2022年10月10日月曜日

10月10日に思い出す悲しい出来事

58年前には東京オリンピックの開会式だったこの日。

何時も医学部の一年生だった頃の悲しい思い出が蘇ります。長崎大学に入って一年目、同じクラスに2浪して入ってきた同級生がいました。2浪の間どこを狙っていたのかは後になって知ったのですが、所謂、我が国トップの偏差値のT大の医学部だったそうです。そして彼の誕生日はオリンピック当日でした。

その後、魂が抜かれたような感じになったのでしょうが、次の選択肢として結局は彼の地元の長崎大学に何の問題もなく入りました。まあ、T大にチャレンジするだけの能力が有った訳ですから、長崎大学など極めて容易だったはず。

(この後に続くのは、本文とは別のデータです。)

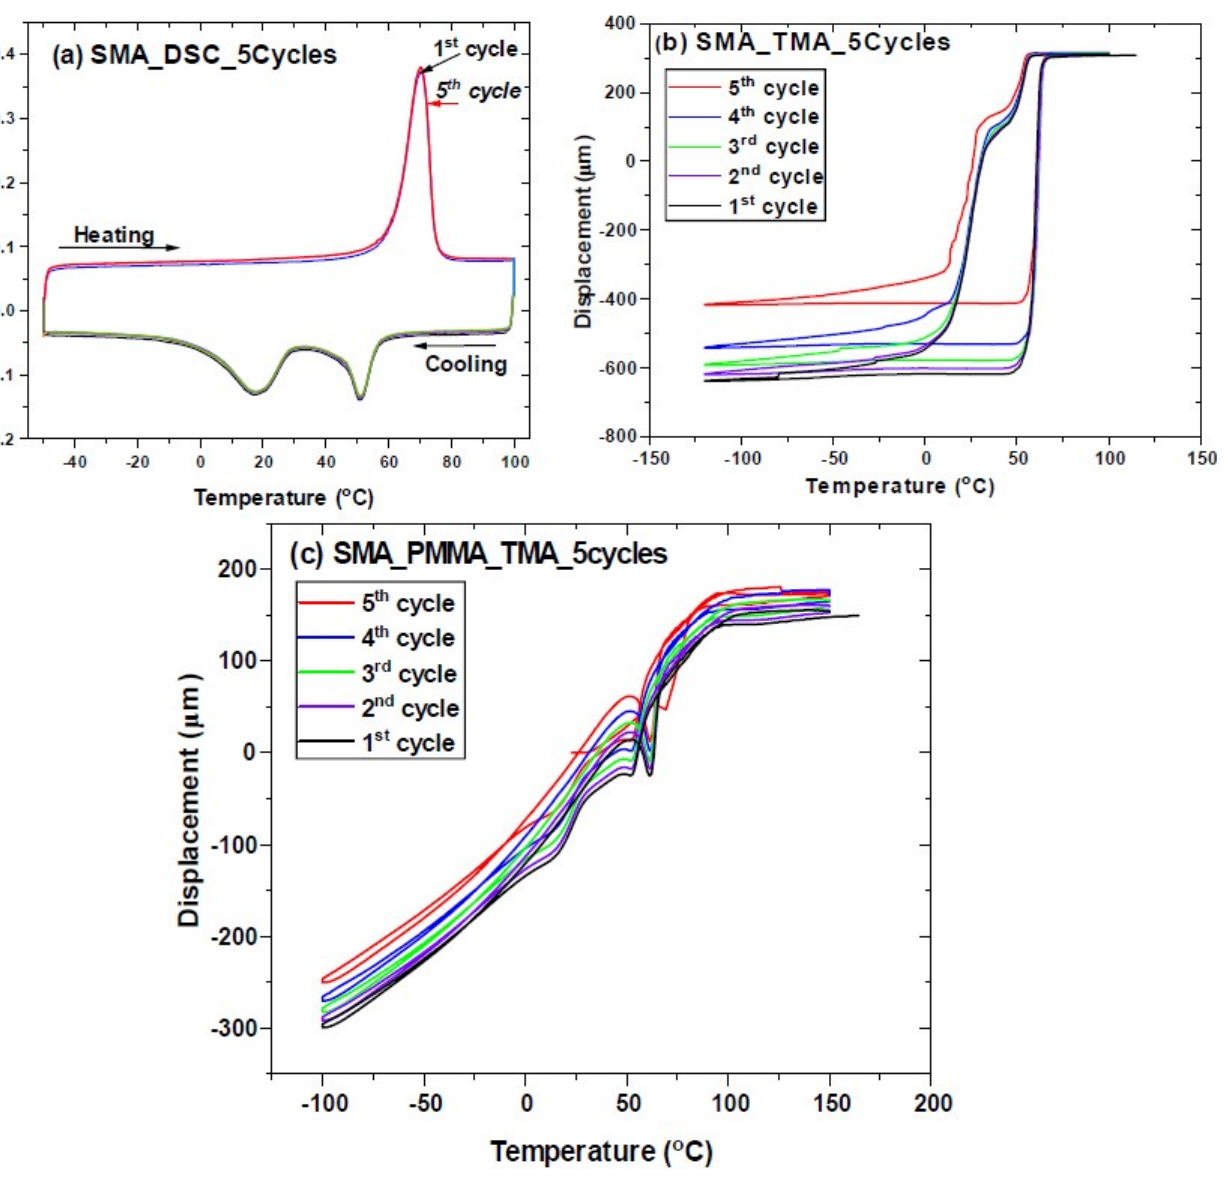
Figure 9. SMA multiple cycles (5th) for ( a ) DSC for SMA–NiTi, ( b ) TMA for SMA–NiTi, and ( c ) TMA for SMA–PMMA composite displacement as function of temperature.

ところが、そこからがいけませんでした。医学部は医学部でも、もともと本人が望んでいた第一志望ではなかったと言う事で、抑鬱状態になってしまい学校が始まって暫くしてから授業に出てこなくなりました。私のように怠け者で出てこなくて他の事にうつつを抜かし、別の事に忙しくしているような生活ではなく、本物の鬱病に。

高校の頃も学校ではずっと成績が学年で一番であるような人物だったようで「失敗」というものに免疫がなかったようです。そもそも彼にとってはT大の医学部に入ることが夢であり目標。それ以外の事は失敗だったようです。

彼が授業に出なくなって暫く…。衝撃的な知らせが漣のようにクラスに伝わりました。春の寒さがまだ戻らなかった春すぎなのに、入学して僅かな月日しか一緒の時間を過ごす事の出来なかった彼が西海橋という橋の袂の藪の中で縊死を遂げ数日経っているのが見つかったのでした。

残されたのは脚の悪い父君と体の弱い御母堂。風の噂ではお父様が暫くして亡くなられ、更にそれを追うように御母堂も亡くなられたとのことでした。葬儀で見た御両親とも信じられないほど辞儀正しい素晴らしい方々で、父君はハンサム、御母堂は本当に美しく優しい方でした。そんな御両親を慟哭させた彼のことには当時、どうしようもない悲しみとともに正直「何やってるんだ!」という怒りの気持ちが強く湧き上がったのですが、私もあれから40年近く経ち彼の行いを責める気も有りません。

それでも思うのです。先立たれ「残された人達」はその先立った人物が素晴らしい人であればあるほど、心引き裂かれる人達の悲しみも深く広く長く続くのだという明白な事実を。